• What this task involves: Format every line of the listing as a Markdown table, one row per line, leaving out blank lines. Use two columns: "Row" for the row number and "Line" for the line itself.
----------------------------------------
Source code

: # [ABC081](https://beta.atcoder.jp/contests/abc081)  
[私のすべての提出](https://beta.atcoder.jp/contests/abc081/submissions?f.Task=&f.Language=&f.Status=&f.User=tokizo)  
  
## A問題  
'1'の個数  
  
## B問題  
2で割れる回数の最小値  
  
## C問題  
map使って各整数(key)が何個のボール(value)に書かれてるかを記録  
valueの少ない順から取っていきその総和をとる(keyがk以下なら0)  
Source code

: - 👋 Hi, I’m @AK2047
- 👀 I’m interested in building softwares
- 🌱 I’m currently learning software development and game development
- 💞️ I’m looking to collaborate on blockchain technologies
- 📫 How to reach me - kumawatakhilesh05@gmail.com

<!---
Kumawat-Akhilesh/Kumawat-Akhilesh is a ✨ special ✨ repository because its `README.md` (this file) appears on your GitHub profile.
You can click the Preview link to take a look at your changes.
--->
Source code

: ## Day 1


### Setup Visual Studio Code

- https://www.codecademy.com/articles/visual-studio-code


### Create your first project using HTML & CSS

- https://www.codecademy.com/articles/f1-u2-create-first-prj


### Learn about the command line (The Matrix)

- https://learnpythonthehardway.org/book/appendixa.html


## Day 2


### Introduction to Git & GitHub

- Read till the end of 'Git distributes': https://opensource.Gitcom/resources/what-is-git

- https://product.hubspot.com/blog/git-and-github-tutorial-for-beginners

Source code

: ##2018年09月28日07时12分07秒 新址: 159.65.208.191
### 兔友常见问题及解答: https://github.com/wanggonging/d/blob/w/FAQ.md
----------------------------------------
• Response box:
| Row | Line |
|---|---|
| 1 | Source code |
| 2 | : # [ABC081](https://beta.atcoder.jp/contests/abc081)   |
| 3 | [私のすべての提出](https://beta.atcoder.jp/contests/abc081/submissions?f.Task=&f.Language=&f.Status=&f.User=tokizo)   |
| 4 | ## A問題   |
| 5 | '1'の個数   |
| 6 | ## B問題   |
| 7 | 2で割れる回数の最小値   |
| 8 | ## C問題   |
| 9 | map使って各整数(key)が何個のボール(value)に書かれてるかを記録   |
| 10 | valueの少ない順から取っていきその総和をとる(keyがk以下なら0)   |
| 11 | Source code |
| 12 | : - 👋 Hi, I’m @AK2047 |
| 13 | - 👀 I’m interested in building softwares |
| 14 | - 🌱 I’m currently learning software development and game development |
| 15 | - 💞️ I’m looking to collaborate on blockchain technologies |
| 16 | - 📫 How to reach me - kumawatakhilesh05@gmail.com |
| 17 | <!--- |
| 18 | Kumawat-Akhilesh/Kumawat-Akhilesh is a ✨ special ✨ repository because its `README.md` (this file) appears on your GitHub profile. |
| 19 | You can click the Preview link to take a look at your changes. |
| 20 | ---> |
| 21 | Source code |
| 22 | : ## Day 1 |
| 23 | ### Setup Visual Studio Code |
| 24 | - https://www.codecademy.com/articles/visual-studio-code |
| 25 | ### Create your first project using HTML & CSS |
| 26 | - https://www.codecademy.com/articles/f1-u2-create-first-prj |
| 27 | ### Learn about the command line (The Matrix) |
| 28 | - https://learnpythonthehardway.org/book/appendixa.html |
| 29 | ## Day 2 |
| 30 | ### Introduction to Git & GitHub |
| 31 | - Read till the end of 'Git distributes': https://opensource.Gitcom/resources/what-is-git |
| 32 | - https://product.hubspot.com/blog/git-and-github-tutorial-for-beginners |
| 33 | Source code |
| 34 | : ##2018年09月28日07时12分07秒 新址: 159.65.208.191 |
| 35 | ### 兔友常见问题及解答: https://github.com/wanggonging/d/blob/w/FAQ.md |